Late last year, our gorgeous niece had a beautiful baby girl. Trying to be pragmatic, I enquired what we could get instead of the plethora of pink frilly items she was bound to receive.
I would revel in those later, but having three girls, I tried to remember the useful gifts.
Her request? For me and the family to move nearer. All very sweet but not exactly practical. Especially as they live in Northern Ireland, and we don’t.
So instead, I booked flights and an Airbnb (we do love an Airbnb) and promised we’d hop over to see them in February.
Suddenly, our trip was upon us. Along with another two storms.
Flying in the storms…
Who doesn’t want to be on a plane during a storm having your hand crushed by a teenage nervous flyer? Thank you Dudders and Eunice.
While I’ve never felt such pathetically named storms presented less of threat, I still wouldn’t choose being airborne or the Northern Irish coast as my top pick for riding them out.
This isn’t our first visit during the bleaker, wet months and, as usual, Packing Mum came out in hurricane proportions.
The mister was ill right up till we left (a common theme when we go anywhere) leaving me to conclude every relationship is made up of two types of people. An organised person and a disorganised one.
The organised one usually has NO CHOICE in the matter. How I’m not dead yet I’ll never know. Is it too late to break up?
Cancel that. I’m too exhausted from all the organising all the plans for all of us and can only imagine the amount of effort needed to dissolve a 20+ year relationship would be ginormous and I’m frankly too tired.
A favourite part of being a wife and mother for me, has been sacrificing my body, career, mental stability, and physical appearance to wait on them all hand and foot only to be sighed at when I ask them to bring through their clothes to be packed.
It’s very rewarding, let me assure you. Eldest was asked to remember a coat, boots, and her passport. THREE THINGS.
She remembered two and announced proudly the others were less vital as she had her passport! I had the last laugh when she landed in a giant Emerald Isle-sized puddle.
Maybe if they complain about the very simple two-minute task for 25 minutes instead of just getting on with it, it will go away?
Some highlights of the trip
Hasn’t worked yet but you’ve got to admire their persistence. My very helpful family devised a new strategy on this occasion: every time I ask them to do something, they suggest a different person that could do it instead. That person was me. Give. Me. Strength.

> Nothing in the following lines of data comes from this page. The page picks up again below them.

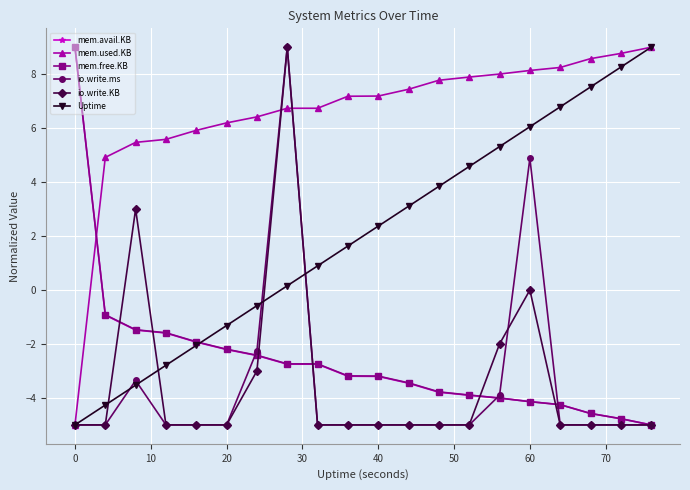

What is the lowest value of the mem.used.KB series?

-5.0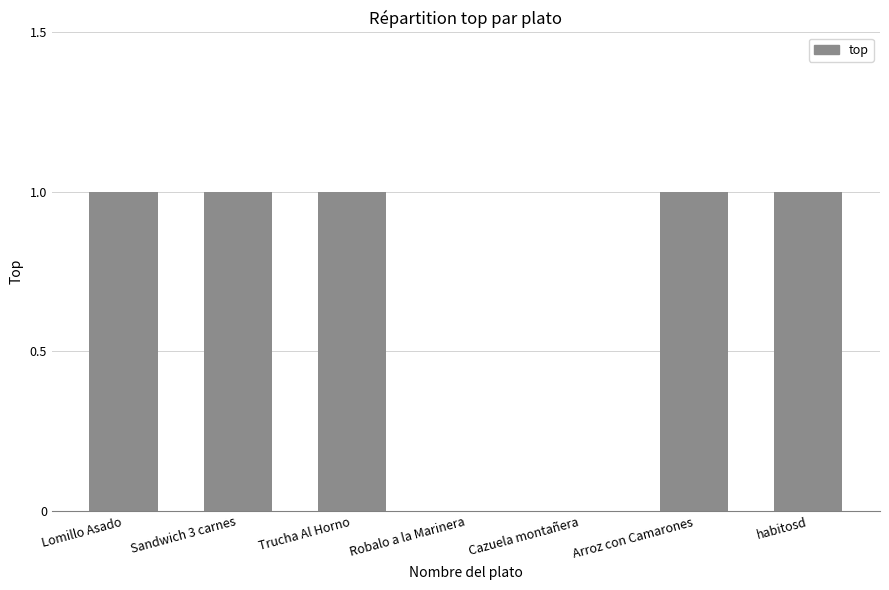

Between Cazuela montañera and habitosd, which is larger?

habitosd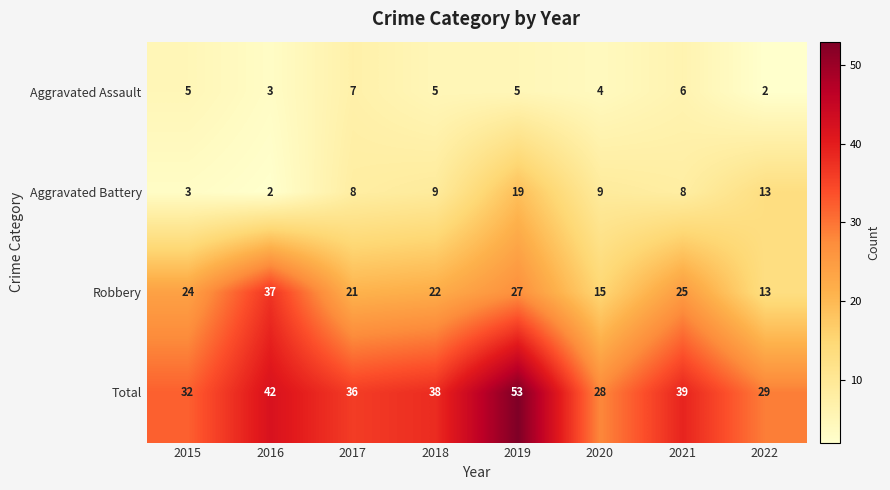

True or false: Aggravated Battery has a value of 5 at 2022.

False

Enough grumbling and instead a few highlights from a trip full of joy, love, friends, and family.
Middle kid realising AT THE AIRPORT, her passport was seven months out of date was just precious. This, somehow, became my fault even though they’d all been howling at her kiddie photo for two whole weeks previously.
Or how about having to search FOUR FLOORS of the airport car park on our return just to find the motor.
Had I not taken note of where we’d parked?!? Silly me indeed <insert eye roll>. Thankfully biggest kid had produced an ’airport dad’ reel for TikTok starring the big man’s travelling adventures.
I had the genius idea to look back for the car park shot which revealed our level in glorious technicolour. Apparently, I’m no longer allowed to be annoyed for ‘being on her phone’ when it produces helpful results like that. <another eye roll here please>
This was my first ever completely sober trip to Ireland. It will also be my last.
The stresses of travelling with my lot just aren’t conducive to sobriety and my teenage self would never in a million years believe that in my 40s, my hands consumed more alcohol than my face does. Especially when on Irish soil.
Now safely home, I’m googling solo holidays where I can be on a beach. With a cocktail. Eating crisps. For long enough to include a week to sleep, a week where I don’t have to speak to anyone or make decisions. Somewhere I don’t have to cook/clean up after or do laundry. Suggestions. Are. Welcome.